Carla, con una copa de vino tinto en la mano, se sienta en su mesa de trabajo. Enciende el ordenador mientras bebe un sorbo, intentando localizar esos matices afrutados del caldo que ella nunca logra definir. Su semblante se dulcifica hasta esbozar una sonrisa. «¡Qué importa que no capte los sabores! Me gusta…», piensa y centra su atención en la pantalla.
Dirige el cursor hacia el icono de un archivo: «FUGA DISOCIATIVA», que destaca sobre los demás al estar caligrafiado en mayúsculas. Tras un suave clic, el documento se expande en la pantalla, dejando a la vista una lista de nombres encabezada por Agatha Christie.
Desde que, siendo una adolescente, Carla comenzó a leer sus novelas de misterio, se sintió atraída por la personalidad de la escritora. Máxime tras adentrarse en su biografía y conocer ese fragmento de su vida, uno de los acontecimientos más enigmáticos de la historia de las letras, en el que desapareció durante once días. Agatha Christie mantuvo un obstinado silencio sobre este asunto y se llevó el secreto a la tumba. ¿Huida frustrada o pérdida temporal de memoria?

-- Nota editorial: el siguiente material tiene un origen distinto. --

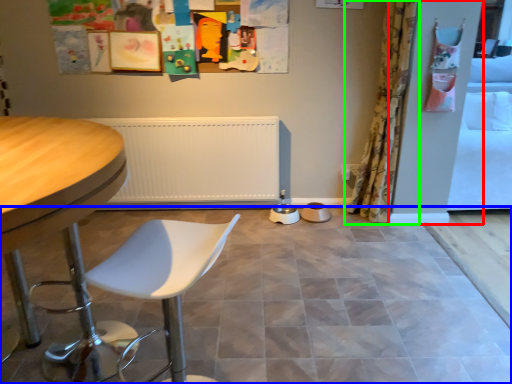
Question: Which object is the closest to the screen door (highlighted by a red box)? Choose among these: ceramic tile (highlighted by a blue box) or curtain (highlighted by a green box).

Choices:
 (A) ceramic tile
 (B) curtain

Answer: (B)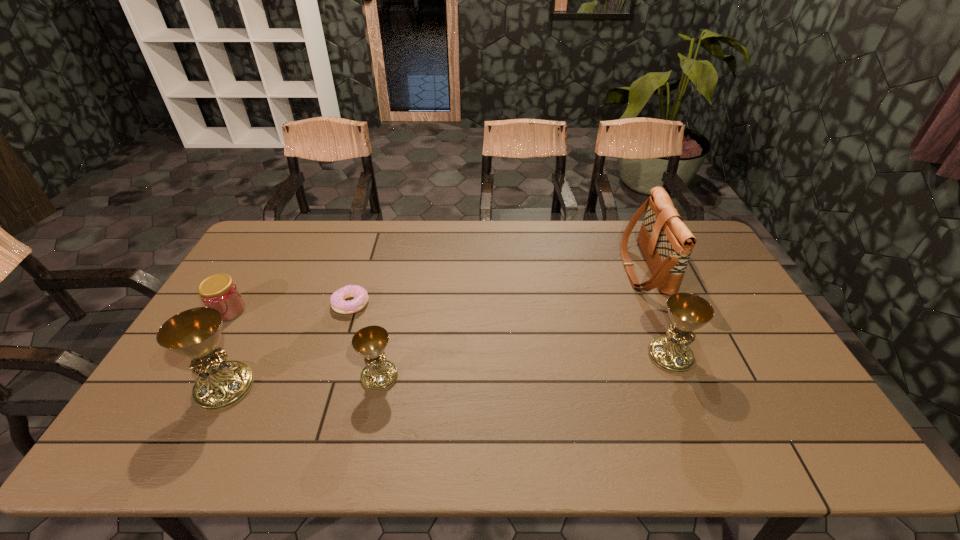
You are a GUI agent. You are given a task and a screenshot of the screen. Output one action in this format:
    pyautogui.click(x=<x>, y=<y>)
    Task: Click on the object at the near left corner
    
    Given the screenshot: What is the action you would take?
    pyautogui.click(x=195, y=333)

Where is `vacant space at the far edge`? vacant space at the far edge is located at coordinates pos(326,221).

This screenshot has width=960, height=540. In the image, there is a desktop. What are the coordinates of `vacant region at the left edge` in the screenshot? It's located at (260, 317).

Where is `free space at the right edge`? This screenshot has width=960, height=540. free space at the right edge is located at coordinates (748, 363).

Identify the location of free space at the far left corner of the desktop. Image resolution: width=960 pixels, height=540 pixels. (295, 248).

Where is `free space at the far right corner`? Image resolution: width=960 pixels, height=540 pixels. free space at the far right corner is located at coordinates (696, 244).

Identify the location of empty location between the jam and the fourth shortest object. The width and height of the screenshot is (960, 540). (449, 333).

Identify the location of empty space between the tallest chalice and the fourth shortest object. The height and width of the screenshot is (540, 960). (447, 372).

At what (x,y) coordinates should I click in order to perform the action: click on unoccupied area between the shortest object and the second shortest object. Please return your answer as a coordinate pair (x, y). Image resolution: width=960 pixels, height=540 pixels. Looking at the image, I should click on (289, 307).

What are the coordinates of `free space that is in between the second shortest object and the shoulder bag` in the screenshot? It's located at click(x=436, y=289).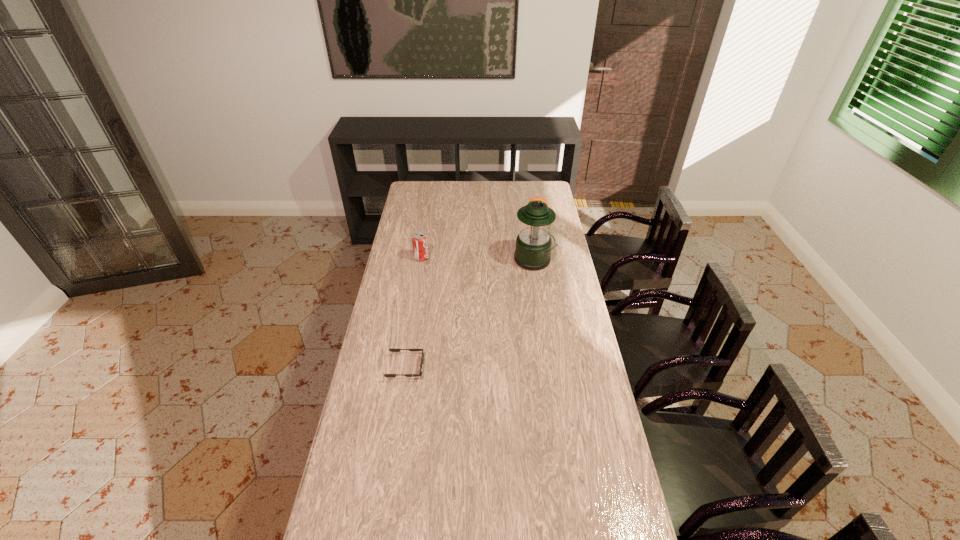
Where is `free space that is in between the shortest object and the farthest object`? Image resolution: width=960 pixels, height=540 pixels. free space that is in between the shortest object and the farthest object is located at coordinates (471, 292).

Find the location of a particular element. This screenshot has height=540, width=960. vacant space in between the soda can and the shortest object is located at coordinates (414, 313).

Where is `empty location between the third shortest object and the lantern`? empty location between the third shortest object and the lantern is located at coordinates (478, 259).

This screenshot has width=960, height=540. I want to click on empty space between the third shortest object and the shortest object, so click(414, 313).

Identify the location of free area in between the lantern and the third shortest object. The height and width of the screenshot is (540, 960). (478, 259).

Select which object appears as the third closest to the sunglasses. Please provide its 2D coordinates. Your answer should be formatted as a tuple, i.e. [(x, y)], where the tuple contains the x and y coordinates of a point satisfying the conditions above.

[(539, 198)]

Locate an element on the screen. The image size is (960, 540). the second closest object to the soda can is located at coordinates (391, 350).

Where is `vacant space that satisfies the following two spatial constraints: 1. on the back side of the tallest object; 2. on the right side of the farthest object`? The width and height of the screenshot is (960, 540). vacant space that satisfies the following two spatial constraints: 1. on the back side of the tallest object; 2. on the right side of the farthest object is located at coordinates (528, 215).

The width and height of the screenshot is (960, 540). I want to click on free space in the image that satisfies the following two spatial constraints: 1. on the front side of the tallest object; 2. on the right side of the second tallest object, so [x=421, y=260].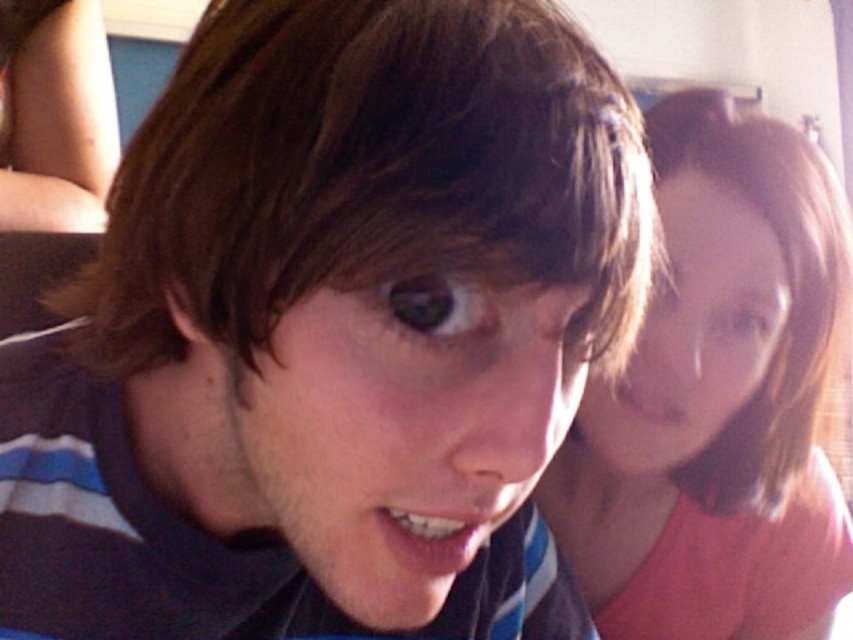
Is pink matte shirt at upper right below matte black shirt at upper left?

Yes.

Is pink matte shirt at upper right to the right of matte black shirt at upper left from the viewer's perspective?

Indeed, pink matte shirt at upper right is positioned on the right side of matte black shirt at upper left.

Measure the distance between pink matte shirt at upper right and camera.

pink matte shirt at upper right is 21.57 inches away from camera.

Image resolution: width=853 pixels, height=640 pixels. Identify the location of pink matte shirt at upper right. (717, 400).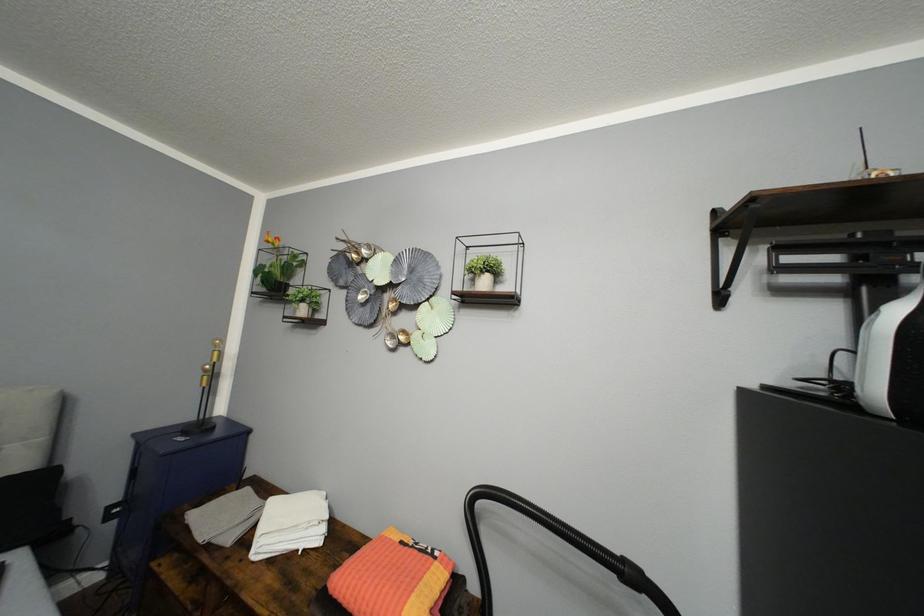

Para dar respuesta a esta pregunta, Carla quiso novelar lo ocurrido y buscó información. «La fuga disociativa se define como un trastorno caracterizado por la realización de viajes inesperados, lejos del entorno habitual del sujeto, en los que el individuo es incapaz de recordar…». Sin embargo, el proyecto inicial quedó relegado al descubrir, con asombro, el número de escritores que, en los últimos tiempos, protagonizaron ausencias similares a la de la célebre escritora británica.
A diferencia de Agatha Christie, ninguno de ellos gozaba de un status social y cultural elevado, y lo único que les unía, aparentemente, era su afición por escribir en redes sociales. Sin embargo, Carla había localizado un vínculo entre todos: la fecha de aparición de uno coincidía, siempre, con la desaparición del siguiente.

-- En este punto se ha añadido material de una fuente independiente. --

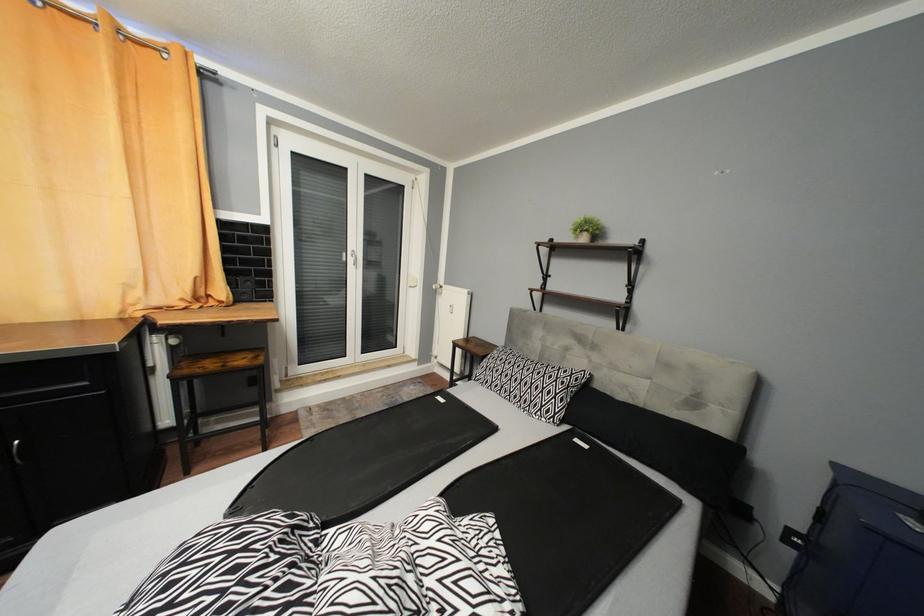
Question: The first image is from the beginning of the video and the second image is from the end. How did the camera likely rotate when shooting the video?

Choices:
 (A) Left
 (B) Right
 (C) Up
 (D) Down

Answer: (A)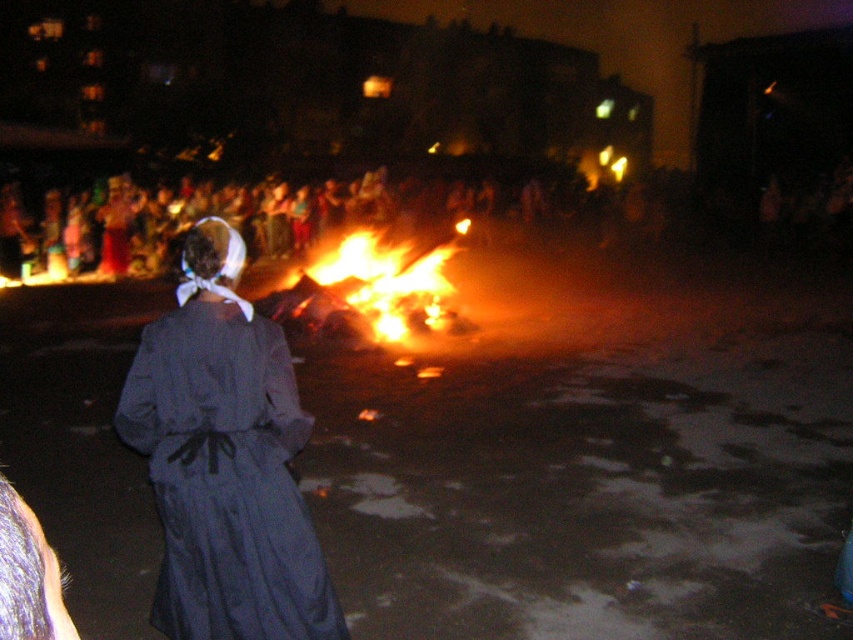
Between dark gray fabric dress at center and flaming wood at center, which one has more height?

dark gray fabric dress at center

Does point (184, 275) come closer to viewer compared to point (334, 301)?

That is True.

Where is `dark gray fabric dress at center`? Image resolution: width=853 pixels, height=640 pixels. dark gray fabric dress at center is located at coordinates (225, 460).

Carla desplaza la mirada por el listado hasta llegar al último nombre: Amber Collins. Minimiza el archivo y abre una carpeta del escritorio virtual, que contiene varias fotografías descargadas de Internet. Pincha sobre la instantánea de Amber Collins. En ella aparece una mujer alta, esbelta, con una larga melena cobriza, que posa de espaldas al objetivo. Intenta buscar en su lenguaje corporal, algún gesto, algún indicio, que le permita dilucidar qué historia esconde, pero su ademán estático no le trasmite nada.
Focaliza su interés en el paisaje del fondo, tratando de localizar el punto hacia el que mira. De repente, como en una ilusión óptica, el horizonte comienza a distorsionarse, incluso parece adquirir movimiento. Aprieta con fuerza los párpados para alejar la sensación mareante que la atenaza. Sin embargo, cuando abre los ojos, comprueba que no ha sido un engaño de sus sentidos, sino que la imagen ha cambiado: Amber se ha girado.
De un manotazo tira la copa de vino, que derrama su contenido por la superficie de la mesa y resbala hacia el suelo. Fija la vista en el líquido rojo que, rítmicamente, impregna la moqueta en pequeños círculos, como si fueran gotas de sangre.
Ploc…
Ploc…
Ploc…
Sale de la abstracción e inspira con fuerza para serenarse. Recoge la copa y limpia el reguero de vino, resistiendo el impulso de mirar la pantalla. Sin embargo, de reojo, como en una serie de fotogramas, capta los movimientos de la mujer acercándose. Su mente se debate entre el desconcierto y la curiosidad.
—Es imposible… razona mientras se obliga a sí misma a mirar el terminal.
Carla nota la adrenalina en el cuerpo, el pulso acelerado en las sienes. El encuadre de la fotografía ha variado a un primer plano del rostro de Amber, que levanta el dedo índice y la señala. Traga saliva e intenta alcanzar el interruptor de apagado, pero su mano se queda varada a medio camino al ver agrietarse el cristal del monitor. Su cerebro necesita unos segundos para procesar toda la información.
La figura de Amber se materializa ante ella con dolorosa nitidez.